Expanding usage scenarios: These Layer 2 platforms not only support financial transactions, but also support various applications in fields such as finance, games, NFTs, or identity systems, thereby greatly expanding the original scope of Bitcoin as a simple currency [3, 4, 5].
shortcoming
Centralization risk: Some Layer 2 solutions involve mechanisms that may lead to increased centralization. For example, in mechanisms that require locking the value of BTC, unlike Ethereum’s Layer 2 solution, Layer 2’s interaction with Bitcoin is not protected by the Bitcoin security model. Instead, it relies on a smaller decentralized network or federation model, which may weaken the security of the trust model. This structural difference may introduce failure points that do not exist in the decentralized model.
Increased transaction fees and blockchain bloat: Data-intensive uses (such as Ordinals and other inscription protocols) can cause blockchain bloat, slowing down the network and increasing transaction costs for users.

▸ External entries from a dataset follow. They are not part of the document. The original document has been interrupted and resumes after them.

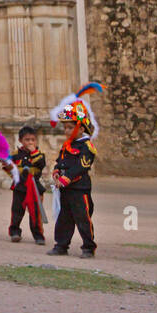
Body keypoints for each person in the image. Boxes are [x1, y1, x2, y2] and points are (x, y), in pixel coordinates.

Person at [47, 84, 102, 259]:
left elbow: (81, 166)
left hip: (79, 189)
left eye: (71, 127)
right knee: (64, 218)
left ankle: (88, 246)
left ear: (82, 128)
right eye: (65, 128)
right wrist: (57, 170)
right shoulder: (67, 145)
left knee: (83, 218)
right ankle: (61, 245)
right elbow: (61, 160)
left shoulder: (87, 147)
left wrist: (67, 178)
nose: (67, 131)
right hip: (66, 189)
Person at [4, 126, 46, 244]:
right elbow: (9, 168)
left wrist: (33, 152)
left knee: (35, 212)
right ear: (21, 140)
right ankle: (15, 232)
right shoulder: (16, 154)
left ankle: (38, 235)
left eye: (33, 140)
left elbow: (41, 164)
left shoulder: (39, 154)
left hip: (34, 187)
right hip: (20, 187)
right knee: (17, 210)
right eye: (27, 140)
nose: (30, 142)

This can result in higher costs and slower transaction verification times, affecting the efficiency of the network.
User experience and technical complexity: The technical complexity of understanding and interacting with Layer 2 solutions can be a significant barrier to adoption. Users need to manage additional elements like payment channels on the Lightning Network or handle different token types on platforms like Liquid.
The ugly side
Regulatory and ethical issues: While a technical advantage, the immutability of inscriptions also raises potential regulatory and ethical issues. This poses significant challenges if the data is illegal, unethical, or simply erroneous, leading to permanent consequences without remedies.
Fungibility impact: If some bitcoins are “tokenized” as non-financial data, this could affect their fungibility — each unit is supposed to be indistinguishable — potentially leading to a situation where some bitcoins are less valuable or accepted than others.